■ **Quoted passage**:
╭──

Photography project Eye Mama captures motherhood during the pandemic

The submissions-based project is curated by Karni Arieli. Here she talks about the inspiration for the series, the themes explored and how it helped her connect with her own practice

Eye Mama is a global photography project that invites anyone who identifies as a mother and is an artist or photographer to showcase their experiences during the global pandemic. The project was realised by Israeli-British photographer Karni Arieli after the UK went into its first lockdown last year. 

“During that I was quite sick, but as I was getting better I reached for my camera and it immediately empowered me and gave me strength to feel things were going to be okay,” Arieli tells CR. “I was the storyteller and I could control the narrative. I was documenting my home, my family, and my kids while we were homeschooling and working in the early days of the pandemic through the fear and the unknown. It was like a crutch and a healing tool to document and take control in some way as an artist.”

Top: Terra Fondriest. Above: Lisa Sorgini. All images: The Eye Mama Project, Karni Arieli

Scrolling through social media, Arieli saw other photographers doing the same and she wanted to create a way to collate these images together. Having officially launched in April 2021, Eye Mama had 15,000 submissions in the first six months from around 25 countries that captured the “mama gaze” and what motherhood has been like during these tumultuous times. 

The collective nature of the ongoing project emerged organically, and it allowed Arieli to look beyond her own photography practice and get an insight into others, and tell a larger story around motherhood that wasn’t just her own. “I think the mama gaze has for a long time needed more space, and a chance to be real and powerful. No fake Instagram perfectness,” she says. “The pandemic was a time to meet reality face to face. But within that meeting there is great beauty and power.” 

Polly Alderton
Amy Woodward

As Arieli collates and curates the images in the series herself, one of the key components of the submission-based project was putting an emphasis on inclusivity. From the beginning it was important anyone who identified as a mother could be a part of it, and it started with the wording photographer used.

╰──

■ **Record extracts**:
╭──

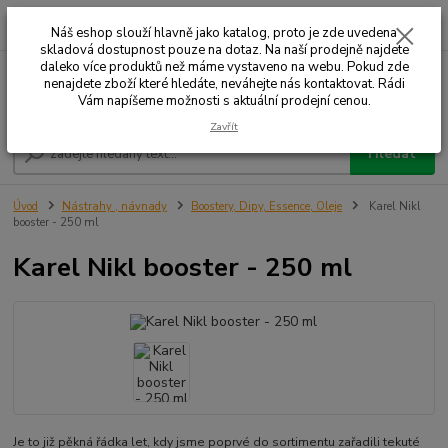
0
ks
+420 732 707 573
za
Náš eshop slouží hlavně jako katalog, proto je zde uvedena
skladová dostupnost pouze na dotaz. Na naší prodejně najdete
daleko více produktů než máme vystaveno na webu. Pokud zde
nenajdete zboží které hledáte, neváhejte nás kontaktovat. Rádi
Menu
Vám napíšeme možnosti s aktuální prodejní cenou.
Zavřít
Hledat
Úvod
Nástrahy , návnady
Boostery, Dipy, Essence, Oleje
Karel Nikl
booster - 250 ml
Karel Nikl booster - 250 ml
Je to již pěkná řádka let, kdy jsme poprvé do sortimentu zařadili tekuté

╰──

■ **Task goal**:
According to the Eye Mama article, how many submissions did the project receive in its first six months?

■ **Finished task**:
It received 15,000 submissions.